• _Problem to solve_
Copy all lines below exactly as written. Leave pictures out.

Supplied data Block Start

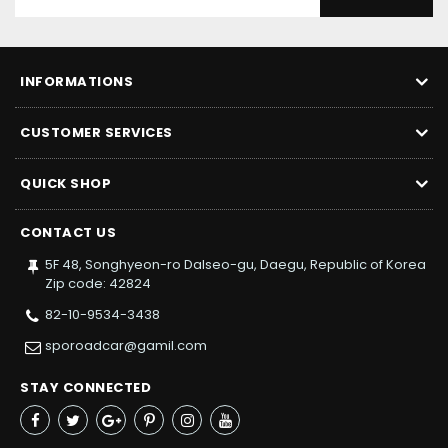
INFORMATIONS
CUSTOMER SERVICES
QUICK SHOP
CONTACT US
5F 48, Songhyeon-ro Dalseo-gu, Daegu, Republic of Korea
Zip code: 42824
82-10-9534-3438
sporoadcar@gamil.com
STAY CONNECTED
Facebook
Twitter
Google+
Pinterest
Instagram
YouTube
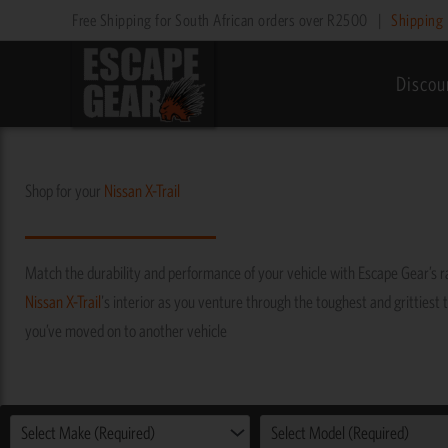
Skip
Free Shipping for South African orders over R2500
|
Shipping 
to
content
Discou
Shop for your
Nissan
X-Trail
Match the durability and performance of your vehicle with Escape Gear’s 
Nissan
X-Trail
's interior as you venture through the toughest and grittiest t
you’ve moved on to another vehicle
Select Make (Required)
Select Model (Required)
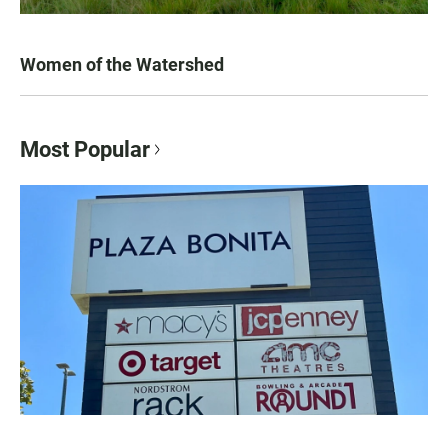
Women of the Watershed
Most Popular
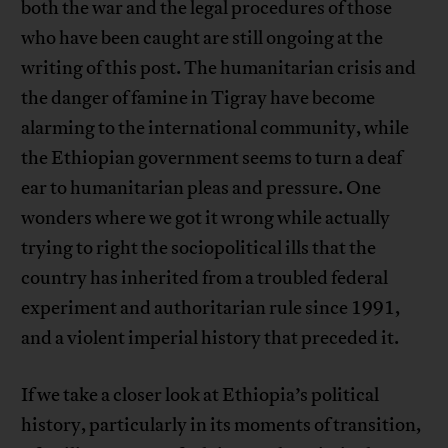
both the war and the legal procedures of those
who have been caught are still ongoing at the
writing of this post. The humanitarian crisis and
the danger of famine in Tigray have become
alarming to the international community, while
the Ethiopian government seems to turn a deaf
ear to humanitarian pleas and pressure. One
wonders where we got it wrong while actually
trying to right the sociopolitical ills that the
country has inherited from a troubled federal
experiment and authoritarian rule since 1991,
and a violent imperial history that preceded it.
If we take a closer look at Ethiopia’s political
history, particularly in its moments of transition,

Supplied data Block End

• _Exercise output_
INFORMATIONS
CUSTOMER SERVICES
QUICK SHOP
CONTACT US
5F 48, Songhyeon-ro Dalseo-gu, Daegu, Republic of Korea
Zip code: 42824
82-10-9534-3438
sporoadcar@gamil.com
STAY CONNECTED
Facebook
Twitter
Google+
Pinterest
Instagram
YouTube
Skip
Free Shipping for South African orders over R2500
|
Shipping 
to
content
Discou
Shop for your
Nissan
X-Trail
Match the durability and performance of your vehicle with Escape Gear’s 
Nissan
X-Trail
's interior as you venture through the toughest and grittiest t
you’ve moved on to another vehicle
Select Make (Required)
Select Model (Required)
Women of the Watershed
Most Popular
both the war and the legal procedures of those
who have been caught are still ongoing at the
writing of this post. The humanitarian crisis and
the danger of famine in Tigray have become
alarming to the international community, while
the Ethiopian government seems to turn a deaf
ear to humanitarian pleas and pressure. One
wonders where we got it wrong while actually
trying to right the sociopolitical ills that the
country has inherited from a troubled federal
experiment and authoritarian rule since 1991,
and a violent imperial history that preceded it.
If we take a closer look at Ethiopia’s political
history, particularly in its moments of transition,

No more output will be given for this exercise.